Additionally, tests have to be created to verify the fix. When considering tests to validate the fix, the choice of tests is influenced by the fact that this function is part of a common library, and both the defect and fix are completely contained within the function. Rather than create a functional test for the file utility, it's actually easier to create a unit test for the fix using an appropriately crafted string for a file path:

void PathTest::testGetNormalized() 
{ 
  Path test
      ("../../a/../b/c/./d/../e"); 
  Path result = 
      test.getNormalized(); 
  CPPTEST_ASSERT_CSTR_EQUAL
      ("../../b/c/e", 
    prepareNormalizedPathString
      (result.toString()).c_str()); 
}

This unit test can be complemented by the functional test of the file utility, as long as it can reliably capture the utility's output for the specific file and verify that it is correct.

No matter what type of tests you create for a new code fragment, they must be added to the established regression suite and be verified on a regular basis. This assures that if subsequent changes break this functionality, the problem will not go unnoticed.

Step 4: Static Analysis and Code Review

To complete the loop, any new code needs to be analyzed by the same static-analysis process that was established in Step 1. Ideally, programmers perform static analysis on their desktops so that they can check and correct code before committing it to source control. Even if this is not possible, the new code—once it is committed to source control—is still subject to static analysis when the batch process checks all code available in the code base.
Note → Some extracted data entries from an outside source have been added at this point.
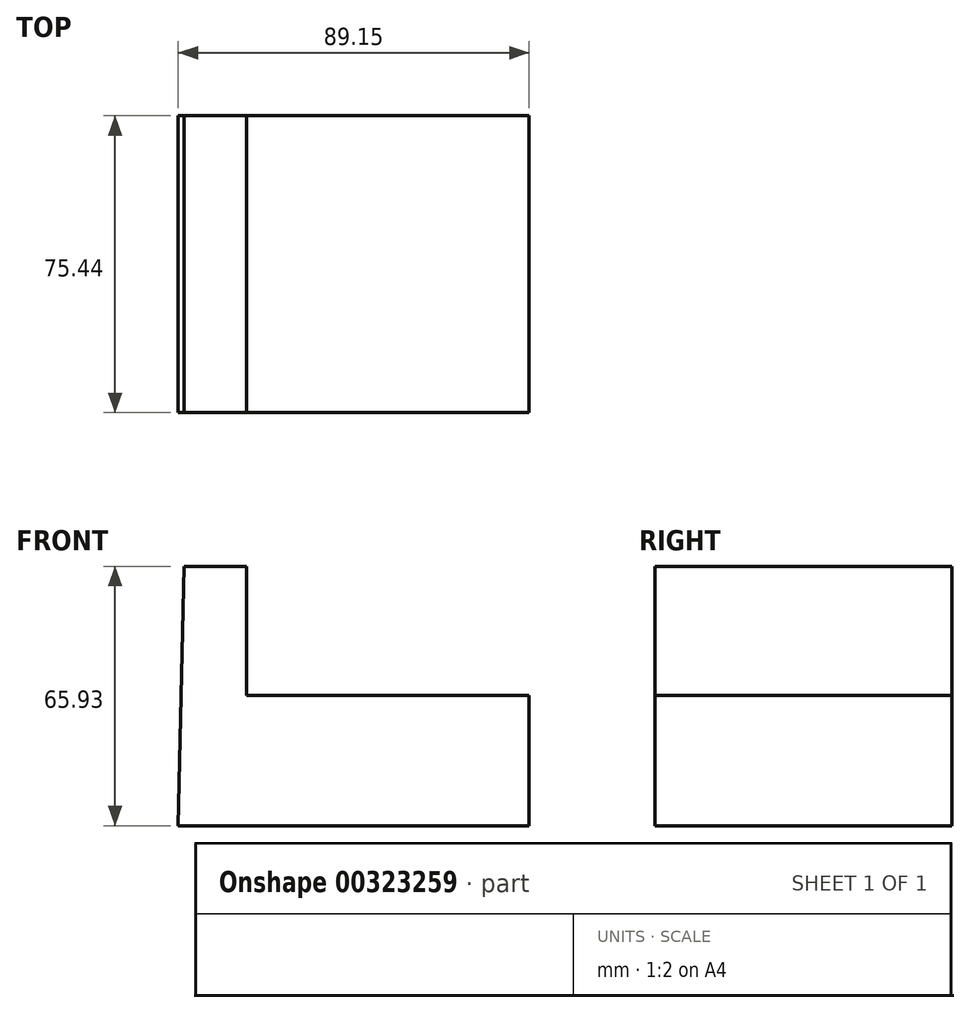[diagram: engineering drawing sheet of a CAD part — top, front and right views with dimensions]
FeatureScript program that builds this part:
annotation { "Feature Type Name" : "Feature", "Feature Type Description" : "" }
export const myFeature = defineFeature(function(context is Context, id is Id, definition is map)
    precondition{}
    {
        {
            var Q0;
            Q0=qCreatedBy(makeId("Front.planeOp"),FACE);
            var sketch = newSketch(context, id + "F0", { "sketchPlane" : qUnion([Q0])});
            skLineSegment(sketch, "E0", {"start": v(-46.12, 48.44) * mm, "end": v(41.48, 48.44) * mm});
            skLineSegment(sketch, "E1", {"start": v(41.48, 48.44) * mm, "end": v(41.48, -17.49) * mm});
            skLineSegment(sketch, "E2", {"start": v(41.48, -17.49) * mm, "end": v(-47.67, -17.49) * mm});
            skLineSegment(sketch, "E3", {"start": v(-47.67, -17.49) * mm, "end": v(-46.12, 48.44) * mm});
            skSolve(sketch);
        }
        {
            var Q0;
            Q0=makeQuery(id+"F0.imprint","IMPRINT",FACE,{"disambiguationData":[TD([[makeQuery(id+"F0.imprint","IMPRINT",EDGE,{"derivedFrom":sQuery(id+"F0.wireOp",EDGE,"E0")}),-1.0]])]});
            extrude(context, id + "F1", {"entities" : qUnion([Q0]), "depth" : 75.44 * mm});
        }
        {
            var Q0;
            Q0=qCreatedBy(makeId("Front.planeOp"),FACE);
            var sketch = newSketch(context, id + "F2", { "sketchPlane" : qUnion([Q0])});
            skLineSegment(sketch, "E4", {"start": v(-30.33, 48.44) * mm, "end": v(33.74, 48.44) * mm});
            skLineSegment(sketch, "E5", {"start": v(-30.33, 48.44) * mm, "end": v(-30.33, 15.63) * mm});
            skLineSegment(sketch, "E6", {"start": v(42.1, 15.63) * mm, "end": v(42.1, 48.44) * mm});
            skLineSegment(sketch, "E7", {"start": v(42.1, 48.44) * mm, "end": v(42.1, 15.63) * mm});
            skLineSegment(sketch, "E8", {"start": v(-30.33, 15.63) * mm, "end": v(42.1, 15.63) * mm});
            skLineSegment(sketch, "E9", {"start": v(33.74, 48.44) * mm, "end": v(42.1, 48.44) * mm});
            skSolve(sketch);
        }
        {
            var Q0;
            Q0=makeQuery(id+"F2.imprint","IMPRINT",FACE,{"disambiguationData":[TD([[makeQuery(id+"F2.imprint","IMPRINT",EDGE,{"derivedFrom":sQuery(id+"F2.wireOp",EDGE,"E4")}),-1.0]])]});
            extrude(context, id + "F3", {"entities" : qUnion([Q0]), "operationType" : NewBodyOperationType.REMOVE, "depth" : 95.76 * mm});
        }
    });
Once the new code passes all the checks, including a clean bill of health from static analysis and regression testing with sufficient coverage, it should be finalized by a team code review. It does not really matter how the code review is conducted—it can be integrated into the code-authoring process (as in pair programming), distributed to programmers with automatic notification based on source-control commits, or performed in the old-fashioned manner by gathering people into a room with code printouts. The key is to have the code reviewed by humans.

Conclusion

This four-step process illustrates how C++ development teams can approach the common C++ development tasks of managing and modifying unfamiliar legacy code in a way that promotes a methodical approach and yields high-quality results. Although each of the techniques I introduce is a good practice on its own, combining them in an automated process framework helps teams effectively address their productivity and code-quality goals, as well as confidently manage development risks. Further gains can be realized by monitoring and continually improving the process.